17. A tangible article of manufacture as described in claim 16, wherein the machine readable instructions, when executed, cause the machine to calculate a modified choice probability for the subrespondent for the primary product based on the base choice probability values associated with the primary product and the modified choice probability of the secondary product.

18. A tangible article of manufacture as described in claim 16, wherein the machine readable instructions, when executed, cause the machine to perform a card sort to obtain information indicative of substitutability between the primary product and the secondary product.
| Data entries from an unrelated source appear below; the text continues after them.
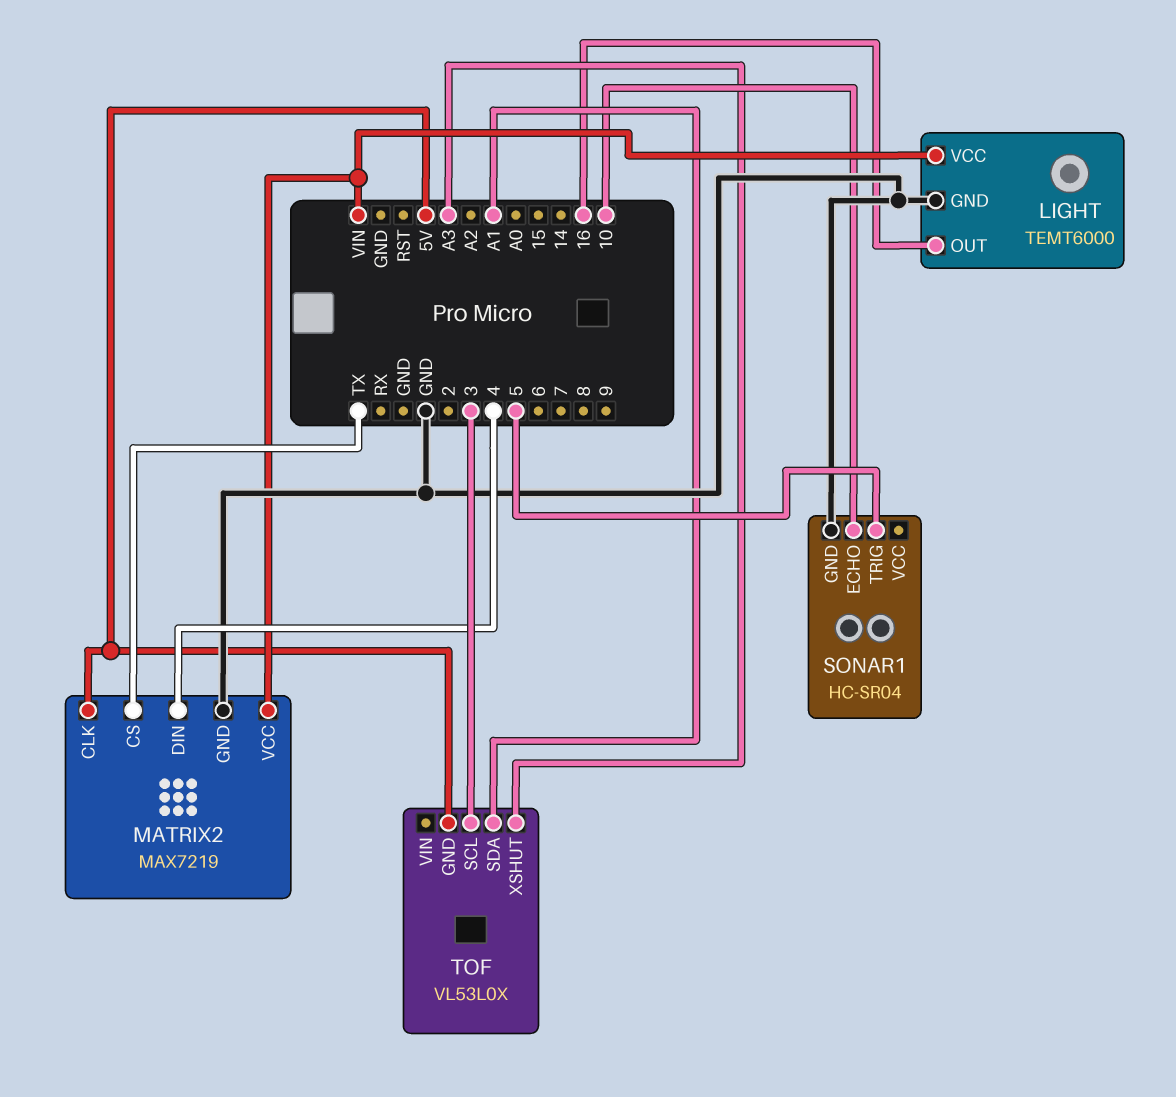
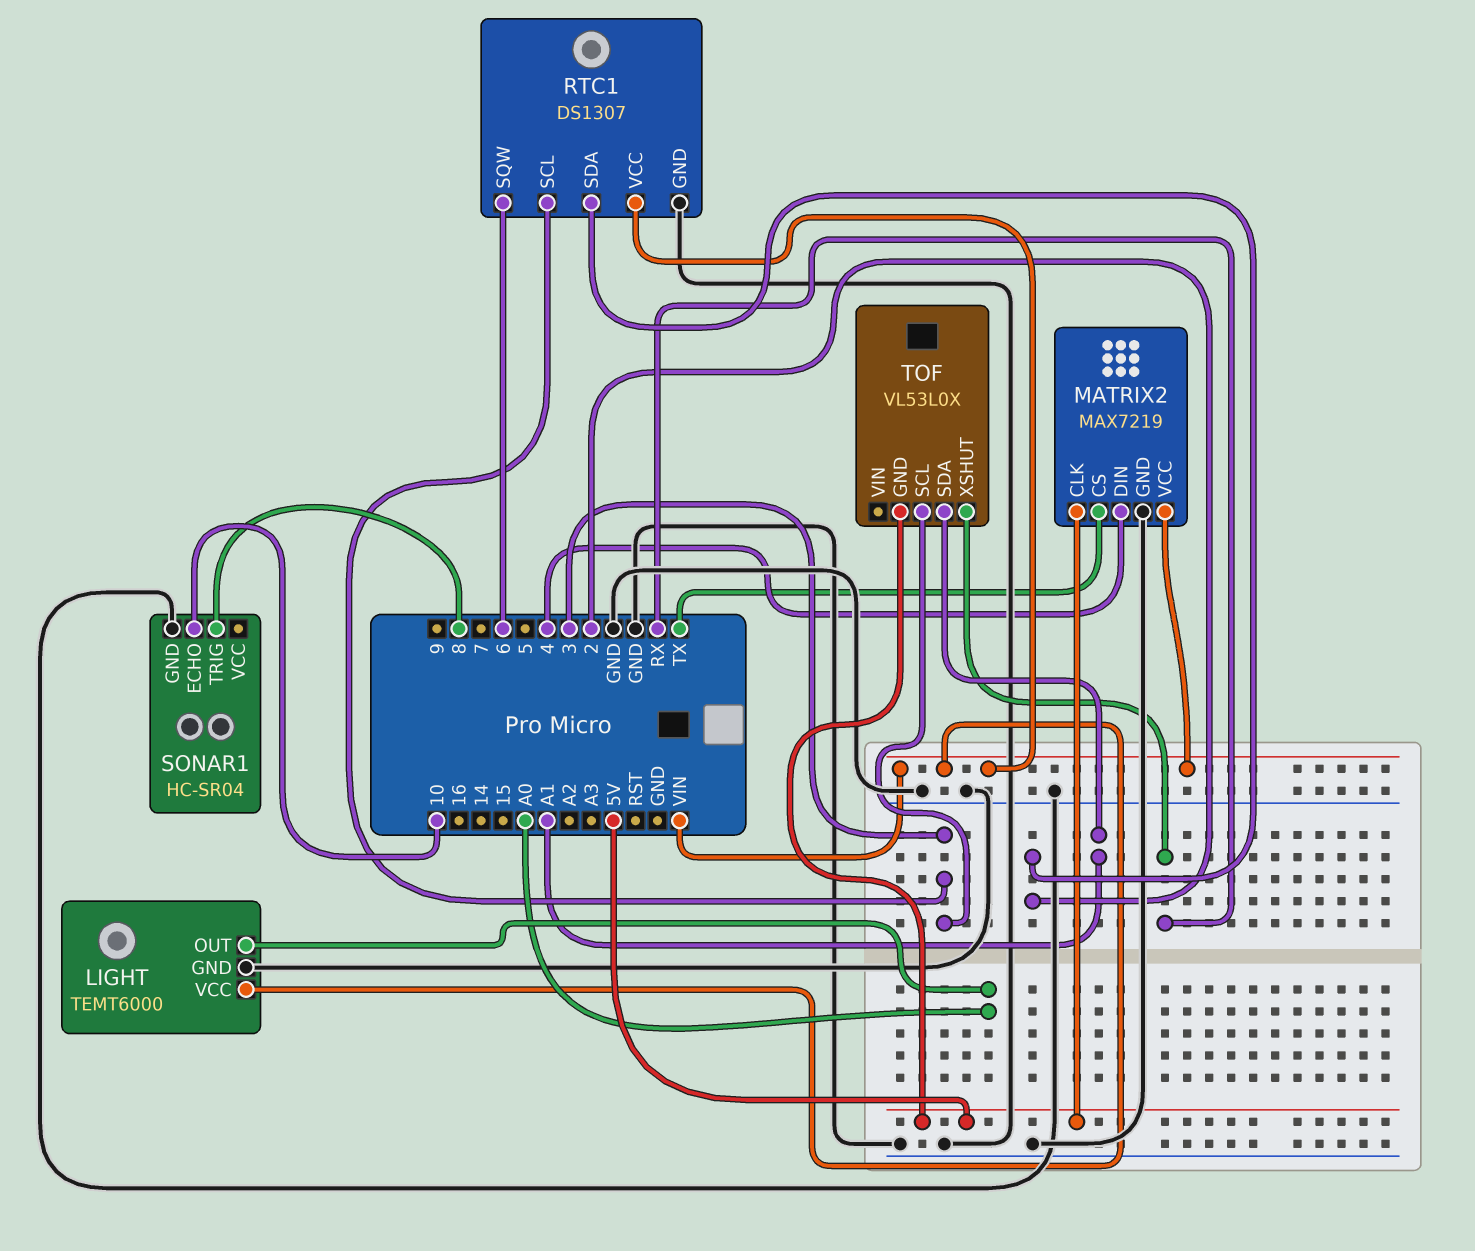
LIGHT pin OUT: 16 -> A0
RTC1: none -> DS1307
RTC1 pin GND: none -> GND
RTC1 pin SCL: none -> 3
RTC1 pin SDA: none -> 2
RTC1 pin SQW: none -> 6
RTC1 pin VCC: none -> VIN
SONAR1 pin TRIG: 5 -> 8
TOF pin XSHUT: A3 -> RX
19. A tangible article of manufacture as described in claim 18, wherein the machine readable instructions, when executed, cause the machine to generate a triangular matrix with the information indicative of substitutability to calculate a relative similarity distance between the primary product and the secondary product.

20. A tangible article of manufacture as described in claim 18, wherein the machine readable instructions, when executed, cause the machine to perform a virtual shopping exercise using a multinomial logit model to generate the base choice probability values.